§ The problem: Every entry below should be reproduced exactly, with all pictures left out.

(Records excerpted from a collection)
=====

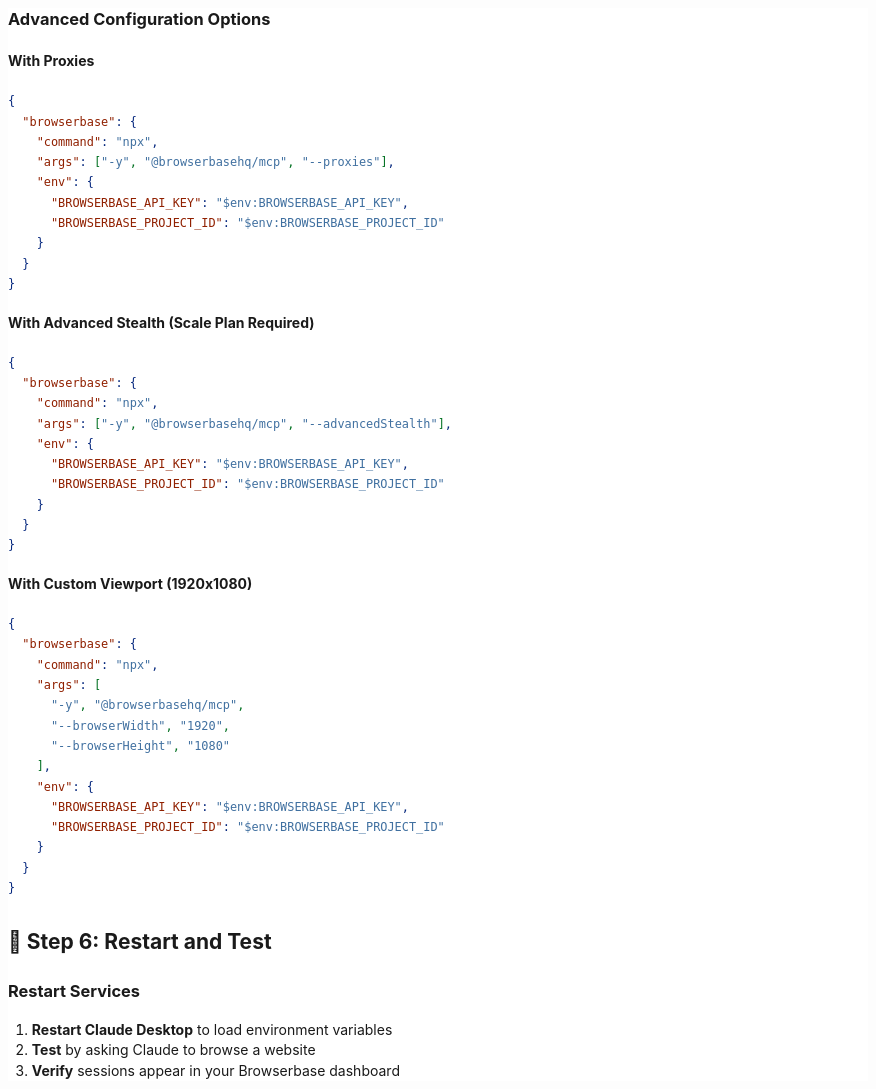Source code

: ### Advanced Configuration Options

#### With Proxies
```json
{
  "browserbase": {
    "command": "npx",
    "args": ["-y", "@browserbasehq/mcp", "--proxies"],
    "env": {
      "BROWSERBASE_API_KEY": "$env:BROWSERBASE_API_KEY",
      "BROWSERBASE_PROJECT_ID": "$env:BROWSERBASE_PROJECT_ID"
    }
  }
}
```

#### With Advanced Stealth (Scale Plan Required)
```json
{
  "browserbase": {
    "command": "npx",
    "args": ["-y", "@browserbasehq/mcp", "--advancedStealth"],
    "env": {
      "BROWSERBASE_API_KEY": "$env:BROWSERBASE_API_KEY",
      "BROWSERBASE_PROJECT_ID": "$env:BROWSERBASE_PROJECT_ID"
    }
  }
}
```

#### With Custom Viewport (1920x1080)
```json
{
  "browserbase": {
    "command": "npx",
    "args": [
      "-y", "@browserbasehq/mcp",
      "--browserWidth", "1920",
      "--browserHeight", "1080"
    ],
    "env": {
      "BROWSERBASE_API_KEY": "$env:BROWSERBASE_API_KEY",
      "BROWSERBASE_PROJECT_ID": "$env:BROWSERBASE_PROJECT_ID"
    }
  }
}
```

## 🎯 **Step 6: Restart and Test**

### Restart Services
1. **Restart Claude Desktop** to load environment variables
2. **Test** by asking Claude to browse a website
3. **Verify** sessions appear in your Browserbase dashboard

=====

§ Expected answer:
Source code

: ### Advanced Configuration Options

#### With Proxies
```json
{
  "browserbase": {
    "command": "npx",
    "args": ["-y", "@browserbasehq/mcp", "--proxies"],
    "env": {
      "BROWSERBASE_API_KEY": "$env:BROWSERBASE_API_KEY",
      "BROWSERBASE_PROJECT_ID": "$env:BROWSERBASE_PROJECT_ID"
    }
  }
}
```

#### With Advanced Stealth (Scale Plan Required)
```json
{
  "browserbase": {
    "command": "npx",
    "args": ["-y", "@browserbasehq/mcp", "--advancedStealth"],
    "env": {
      "BROWSERBASE_API_KEY": "$env:BROWSERBASE_API_KEY",
      "BROWSERBASE_PROJECT_ID": "$env:BROWSERBASE_PROJECT_ID"
    }
  }
}
```

#### With Custom Viewport (1920x1080)
```json
{
  "browserbase": {
    "command": "npx",
    "args": [
      "-y", "@browserbasehq/mcp",
      "--browserWidth", "1920",
      "--browserHeight", "1080"
    ],
    "env": {
      "BROWSERBASE_API_KEY": "$env:BROWSERBASE_API_KEY",
      "BROWSERBASE_PROJECT_ID": "$env:BROWSERBASE_PROJECT_ID"
    }
  }
}
```

## 🎯 **Step 6: Restart and Test**

### Restart Services
1. **Restart Claude Desktop** to load environment variables
2. **Test** by asking Claude to browse a website
3. **Verify** sessions appear in your Browserbase dashboard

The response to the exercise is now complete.